La Switzer, prima donna nella storia a farlo, chiuse la Maratona in 4 ore e 20.
Noi tutte appassionate di questo sport, non possiamo che ringraziare questa donna caparbia e tenace per averci aperto la strada.
Caparbia e tenace Kathy, come solo una Maratoneta può essere.
Pensate bene che è stato proprio grazie a lei e a tutto il movimento che ne scaturì dalla sua partecipazione alla Maratona di Boston, che nel 1971 la Maratona di New York aprì le sue strade a tutte le donne che ne volessero prendere parte.
La stessa Switzer nel 1974 vince la tanto blasonata Maratona di New York suggellando, se mai ce ne fosse stato bisogno, la sua immagine quale simbolo della lotta all’emancipazione femminile nello sport.
Troppo delicate, poco competitive. Indecoroso assistere a donne che si cimentano mezze svestite in competizioni sportive in giro per il mondo.
Contro questi pregiudizi hanno dovuto lottare le donne che ci hanno preceduto.
In realtà molto più coraggiose e piene di carattere degli uomini e della società che le voleva relegate ad un angolo e non al centro del palcoscenico sportivo dove realmente dovevano trovarsi.
Non possiamo non citare Ondina Valla, la prima donna a conquistare l’oro Olimpico nella specialità della corsa ad Ostacoli alle Olimpiadi di Berlino.
La Valla avrebbe dovuto partecipare molto tempo prima ai giochi Olimpici, tuttavia dovette lottare contro i pregiudizi persino della madre stessa che considerava indecoroso per una donna cimentarsi in uno sport da uomini.
Ora pensate a quanto poco tempo, tutto sommato, sia passato da quegli anni in cui si lottava per l’affermazione delle libertà individuali di genere.
In 50 anni il mondo è cambiato, ma non ancora abbastanza.
Non posso non citare le sorti dell’atleta somala Saamiya , una delle migliori velociste del continente africano nell’ultimo decennio. Saamiya è morta nel tentativo disperato di scappare da un Paese, dove alle donne non era concessa la libertà di allenarsi.
Ed in questa fuga, nel suo grido di libertà ha trovato la morte senza poter partecipare alle Olimpiadi di Londra dove nel 2012 si sarebbe dovuta cimentare sui 200 metri.

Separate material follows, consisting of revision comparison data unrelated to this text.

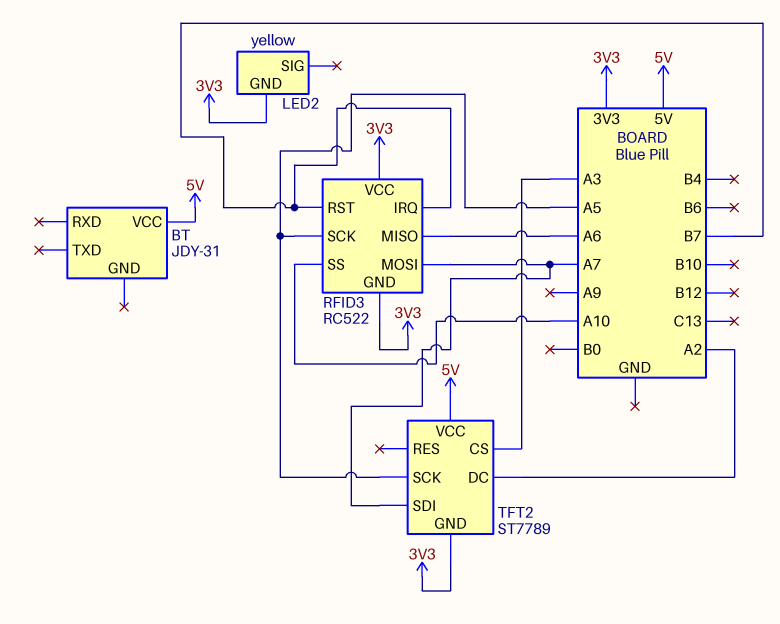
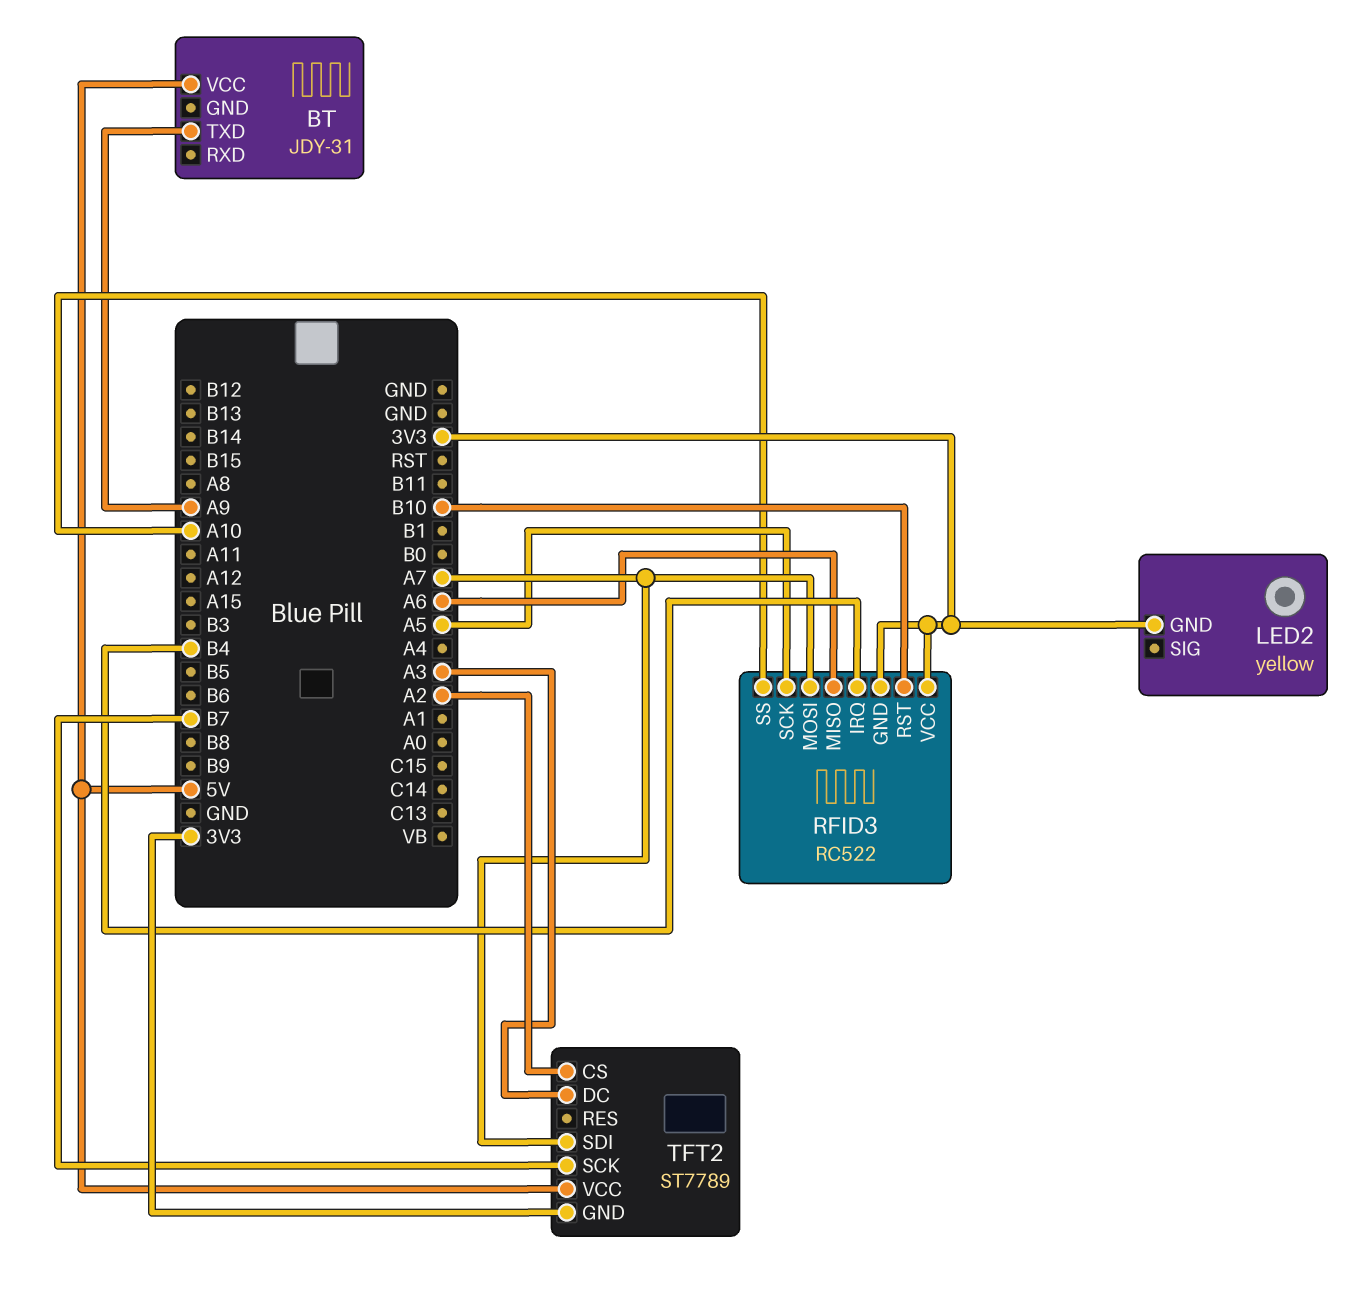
BT pin TXD: none -> A9
RFID3 pin IRQ: B7 -> B4
RFID3 pin RST: B7 -> B10
TFT2 pin CS: A3 -> A2
TFT2 pin DC: A2 -> A3
TFT2 pin SCK: A5 -> B7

Sebbene la “Carta dei principi dello sport per tutti” del 2002, sottolinei che praticare lo sport sia un diritto che spetti a tutti i cittadini senza discriminazioni alcune di genere o di età, sappiamo anche che in molti Paese esistono dei profondi divari culturali e religiosi.
Tutt’oggi dobbiamo ammetterlo che gli stereotipi uomo/donna nella vita come nello sport sono difficili a morire.

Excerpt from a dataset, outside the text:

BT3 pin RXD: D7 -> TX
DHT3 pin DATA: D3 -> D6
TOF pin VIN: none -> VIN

Pensate all’ultima pubblicità di un prodotto sportivo che vi viene in mente.
Protagonista dello spot, uomo o donna?
Affidiamoci ai dati per dire che solo il 19.6% delle donne (Istat 2017) pratica sport in maniera costante e per lo più nella fascia dagli 11 ai 25 anni. Dopo subentrano troppi impegni: lavoro, famiglia, cura dei familiari e lo sport viene relegato ai margini della propria vita.

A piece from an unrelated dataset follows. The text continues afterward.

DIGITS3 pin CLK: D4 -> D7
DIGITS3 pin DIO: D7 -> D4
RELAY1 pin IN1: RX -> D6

Partendo da questo, lasciamo spazio agli esempi positivi.
Alle eccellenze nello sport, in tutti gli sport e anche nell’atletica del nostro Paese. Flavia Pennetta, Valentina Vezzali, Federica Pellegrini e le nostre amate beniamine dell’atletica Valeria Straneo, Sara Dossena, Giovanna Epis e molte altre donne che ci hanno fatto e tutt’ora ci fanno sognare con le loro prestazioni sui campi di gara.
È a queste atlete che ci rivolgiamo, professioniste nello sport e con una vita come tutte fuori dal campo.
Affidiamo a voi i nostri sogni perché sempre più venga appianato quel divario di genere.
Perché anche quegli sport considerati poco femminili o semplicemente “poco adatti ad una bambina o una ragazza” (e quante volte ci sarà capitato di sentirlo dire), sia concesso di sognarli ad una bambina che magari – potendo coltivare senza limitazioni la sua passione – diventerà la calciatrice o la tiratrice di rugby più amata della nostro Paese.